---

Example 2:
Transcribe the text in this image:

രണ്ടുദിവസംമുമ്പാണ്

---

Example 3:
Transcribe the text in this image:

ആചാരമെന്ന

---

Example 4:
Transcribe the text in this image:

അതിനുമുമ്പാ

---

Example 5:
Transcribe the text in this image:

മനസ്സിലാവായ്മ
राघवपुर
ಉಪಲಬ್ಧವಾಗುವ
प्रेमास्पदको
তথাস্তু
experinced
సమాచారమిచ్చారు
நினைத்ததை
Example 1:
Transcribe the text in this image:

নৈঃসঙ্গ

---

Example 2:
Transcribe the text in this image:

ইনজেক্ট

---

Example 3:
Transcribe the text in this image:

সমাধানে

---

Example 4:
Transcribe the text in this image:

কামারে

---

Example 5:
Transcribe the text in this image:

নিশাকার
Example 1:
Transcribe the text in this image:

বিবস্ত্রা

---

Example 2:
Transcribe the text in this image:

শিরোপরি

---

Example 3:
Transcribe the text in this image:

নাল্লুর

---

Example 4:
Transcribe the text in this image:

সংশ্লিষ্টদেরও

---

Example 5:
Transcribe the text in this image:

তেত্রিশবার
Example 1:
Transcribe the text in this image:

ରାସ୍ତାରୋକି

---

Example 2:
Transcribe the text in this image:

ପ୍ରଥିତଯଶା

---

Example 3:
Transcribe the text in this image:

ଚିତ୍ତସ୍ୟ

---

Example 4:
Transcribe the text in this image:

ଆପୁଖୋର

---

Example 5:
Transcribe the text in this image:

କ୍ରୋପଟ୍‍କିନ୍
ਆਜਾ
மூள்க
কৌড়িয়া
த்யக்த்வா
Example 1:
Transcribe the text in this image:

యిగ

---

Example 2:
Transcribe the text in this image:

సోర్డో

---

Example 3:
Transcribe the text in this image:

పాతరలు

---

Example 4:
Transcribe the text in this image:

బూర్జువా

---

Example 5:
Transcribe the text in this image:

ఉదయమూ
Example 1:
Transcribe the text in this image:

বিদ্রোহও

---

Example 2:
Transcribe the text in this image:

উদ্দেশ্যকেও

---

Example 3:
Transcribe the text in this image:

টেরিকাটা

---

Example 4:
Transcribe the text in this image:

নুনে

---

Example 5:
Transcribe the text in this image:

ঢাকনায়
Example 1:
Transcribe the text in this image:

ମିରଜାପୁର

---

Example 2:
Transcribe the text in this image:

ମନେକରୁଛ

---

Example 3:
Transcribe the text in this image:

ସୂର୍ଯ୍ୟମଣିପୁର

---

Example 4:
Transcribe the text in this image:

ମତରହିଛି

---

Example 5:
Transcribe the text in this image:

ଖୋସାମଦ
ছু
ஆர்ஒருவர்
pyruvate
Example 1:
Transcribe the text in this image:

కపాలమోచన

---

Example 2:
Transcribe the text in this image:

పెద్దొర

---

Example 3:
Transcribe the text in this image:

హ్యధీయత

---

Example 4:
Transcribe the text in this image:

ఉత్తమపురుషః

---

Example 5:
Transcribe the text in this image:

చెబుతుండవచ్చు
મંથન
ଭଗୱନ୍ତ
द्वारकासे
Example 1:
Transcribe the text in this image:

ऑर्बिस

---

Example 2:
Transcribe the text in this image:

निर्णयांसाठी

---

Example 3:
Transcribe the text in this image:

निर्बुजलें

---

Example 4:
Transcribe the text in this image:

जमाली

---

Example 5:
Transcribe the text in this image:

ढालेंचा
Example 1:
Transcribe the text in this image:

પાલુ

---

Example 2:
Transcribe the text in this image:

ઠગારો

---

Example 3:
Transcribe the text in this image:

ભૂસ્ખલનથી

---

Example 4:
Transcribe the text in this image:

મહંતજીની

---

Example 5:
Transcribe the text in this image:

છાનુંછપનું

--------------------------------

DIRECTIONS:
Print the records above exactly as they appear.

WRITTEN ANSWER:
---

Example 2:
Transcribe the text in this image:

രണ്ടുദിവസംമുമ്പാണ്

---

Example 3:
Transcribe the text in this image:

ആചാരമെന്ന

---

Example 4:
Transcribe the text in this image:

അതിനുമുമ്പാ

---

Example 5:
Transcribe the text in this image:

മനസ്സിലാവായ്മ
राघवपुर
ಉಪಲಬ್ಧವಾಗುವ
प्रेमास्पदको
তথাস্তু
experinced
సమాచారమిచ్చారు
நினைத்ததை
Example 1:
Transcribe the text in this image:

নৈঃসঙ্গ

---

Example 2:
Transcribe the text in this image:

ইনজেক্ট

---

Example 3:
Transcribe the text in this image:

সমাধানে

---

Example 4:
Transcribe the text in this image:

কামারে

---

Example 5:
Transcribe the text in this image:

নিশাকার
Example 1:
Transcribe the text in this image:

বিবস্ত্রা

---

Example 2:
Transcribe the text in this image:

শিরোপরি

---

Example 3:
Transcribe the text in this image:

নাল্লুর

---

Example 4:
Transcribe the text in this image:

সংশ্লিষ্টদেরও

---

Example 5:
Transcribe the text in this image:

তেত্রিশবার
Example 1:
Transcribe the text in this image:

ରାସ୍ତାରୋକି

---

Example 2:
Transcribe the text in this image:

ପ୍ରଥିତଯଶା

---

Example 3:
Transcribe the text in this image:

ଚିତ୍ତସ୍ୟ

---

Example 4:
Transcribe the text in this image:

ଆପୁଖୋର

---

Example 5:
Transcribe the text in this image:

କ୍ରୋପଟ୍‍କିନ୍
ਆਜਾ
மூள்க
কৌড়িয়া
த்யக்த்வா
Example 1:
Transcribe the text in this image:

యిగ

---

Example 2:
Transcribe the text in this image:

సోర్డో

---

Example 3:
Transcribe the text in this image:

పాతరలు

---

Example 4:
Transcribe the text in this image:

బూర్జువా

---

Example 5:
Transcribe the text in this image:

ఉదయమూ
Example 1:
Transcribe the text in this image:

বিদ্রোহও

---

Example 2:
Transcribe the text in this image:

উদ্দেশ্যকেও

---

Example 3:
Transcribe the text in this image:

টেরিকাটা

---

Example 4:
Transcribe the text in this image:

নুনে

---

Example 5:
Transcribe the text in this image:

ঢাকনায়
Example 1:
Transcribe the text in this image:

ମିରଜାପୁର

---

Example 2:
Transcribe the text in this image:

ମନେକରୁଛ

---

Example 3:
Transcribe the text in this image:

ସୂର୍ଯ୍ୟମଣିପୁର

---

Example 4:
Transcribe the text in this image:

ମତରହିଛି

---

Example 5:
Transcribe the text in this image:

ଖୋସାମଦ
ছু
ஆர்ஒருவர்
pyruvate
Example 1:
Transcribe the text in this image:

కపాలమోచన

---

Example 2:
Transcribe the text in this image:

పెద్దొర

---

Example 3:
Transcribe the text in this image:

హ్యధీయత

---

Example 4:
Transcribe the text in this image:

ఉత్తమపురుషః

---

Example 5:
Transcribe the text in this image:

చెబుతుండవచ్చు
મંથન
ଭଗୱନ୍ତ
द्वारकासे
Example 1:
Transcribe the text in this image:

ऑर्बिस

---

Example 2:
Transcribe the text in this image:

निर्णयांसाठी

---

Example 3:
Transcribe the text in this image:

निर्बुजलें

---

Example 4:
Transcribe the text in this image:

जमाली

---

Example 5:
Transcribe the text in this image:

ढालेंचा
Example 1:
Transcribe the text in this image:

પાલુ

---

Example 2:
Transcribe the text in this image:

ઠગારો

---

Example 3:
Transcribe the text in this image:

ભૂસ્ખલનથી

---

Example 4:
Transcribe the text in this image:

મહંતજીની

---

Example 5:
Transcribe the text in this image:

છાનુંછપનું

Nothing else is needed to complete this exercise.